Wooden crates offer a certain view to their contents, allowing a person to think with reasonable assurance that they know all there is to be had. And should it be a dock worker already knee deep in toil and surrounded with multiple products of similar design, style and markings, the crate could easily be stacked, shelved and itemized with little consequence for its actual contents. 

Such it is with friends, family, partners, neighbors and coworkers. Each of us has the ability to design our own material, our own product, and choose what is visible to others from the view and the crevices between the uneven slats. For some the view gives way to negativity, broken pottery shells or damaged wrappings in constant state of worry, dismay or upheaval. For others, perhaps these shells are brushed aside or hidden in a corner of the crate, while the most delicate, exquisite parchment paper, tenderly and carefully protected by the finest vellum, is displayed with loving optimism and enduring wisdom. And the view that is allowed varies from person to person, relationship to relationship, a continual shifting of contents with the journey and experiences of life.

We all have places that are filled with strength, generosity, hope, eagerness and talent while simultaneously harboring fractured pieces whether visible or not. Some of us are unwilling to allow view of these while others seem bent on setting them in display for fear of misrepresentation or fraudulence, uncertain as to their worth yet even more fearful that others might even agree to its lack.

As the pull of life sends our crate to different corners of the world, years pass, and nature allows for the relative comfort and settlement of the contents, peace and tranquility, acceptance and contentment surface. Certain gratitude and life events transform the need to hide or shift but settle and become.
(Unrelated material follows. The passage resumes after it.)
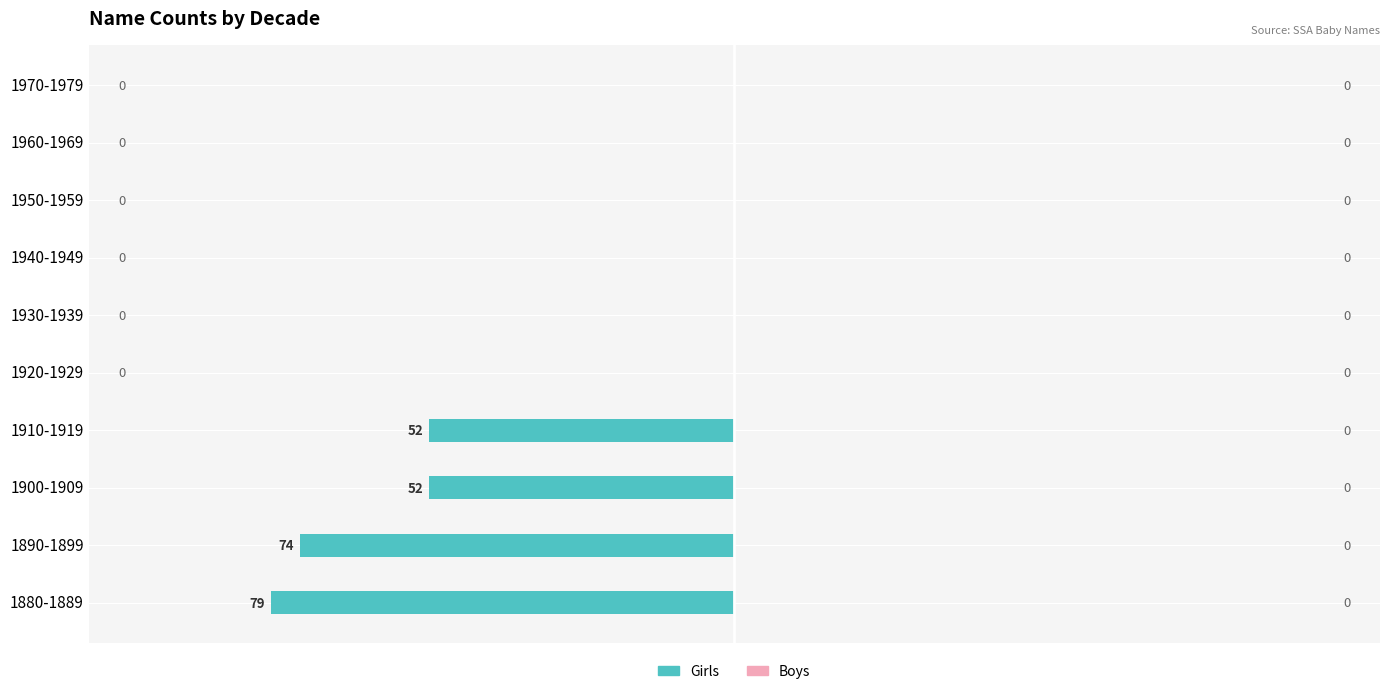

What is the sum of all values?

-257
Outward markings fade so that the crate could almost be non-descript and ordinary but for the unique lines of weathered wood and stain patterns. Glorious, aged and sturdy imprints marking the journey of our spirit.

Many are fortunate to have had, held and shared all of their contents with each other, neither itemizing nor comparing but gifting and repairing. Yet there are those to whom we have never been able to allow the most open view and their idea of our world as the years have gone by has been limited to just one perspective. And although a truth perhaps at one time, it remains a blight to our wholeness and leaves shadows of sorrow and yearning.
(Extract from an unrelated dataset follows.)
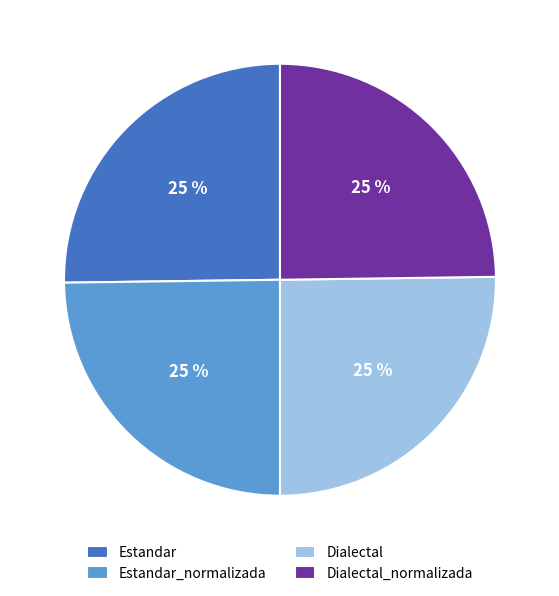

What is the ratio of the value at Estandar_normalizada to the value at Estandar?

1.0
So how then to repair it? More often it is the inadequacy and fear of the other, stretching out in determined effort to dwarf and hide from self then a statement of our Being. Nevertheless, responsibility still rests in part on our shoulders given the personal choice of the initial and subsequent views. It can be difficult to pull out of former territory and even more daunting when such has been allowed to fester. A relationship that has maintained the same nuances for all time can easily give pull to slide even years backward into the old frame of mind.
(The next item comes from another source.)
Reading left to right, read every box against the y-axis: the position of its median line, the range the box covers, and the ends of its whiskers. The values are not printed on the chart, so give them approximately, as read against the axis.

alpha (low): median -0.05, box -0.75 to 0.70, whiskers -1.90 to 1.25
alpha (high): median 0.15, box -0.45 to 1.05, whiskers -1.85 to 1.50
Moreover, magnifying current happiness and security can even trigger the relationship farther into sad disconnect. All at once it is threatening, unbalancing and gives greater cause to wall up or hide their person. Yet the span of time, bringing with it wisdom and insight, necessitates that we cannot possibly allow for such to continue, especially with our dearest loved ones and family.

Diligence and conscious thought in opening and being vulnerable to all scrutiny for those we know are worth the sharing, is the only way to change the image. Vulnerability allows for growth, is strengthened when shared and cannot ever be a pretender. Sometimes, it takes the courage of one to offer vulnerability first before the other will feel free to release their own guard . And from there, there is no port of entry nor place of destination comparable to the fullness of that joy.

And as we come together, reunion or visit, across a restaurant table or in the confines of our homes, no one would ever think to make the mistake of shelving our person into categories incongruent with who we are. The markings of our true existence if cultivated and openly offered will supersede those with which we began. Unmistaken form, spirit, talent, emotion, being. Unmistakably unique, brave, loving and real. Unmistakably and thoroughly meant to be an eclectic assortment of crates offering diversity and unencumbered love.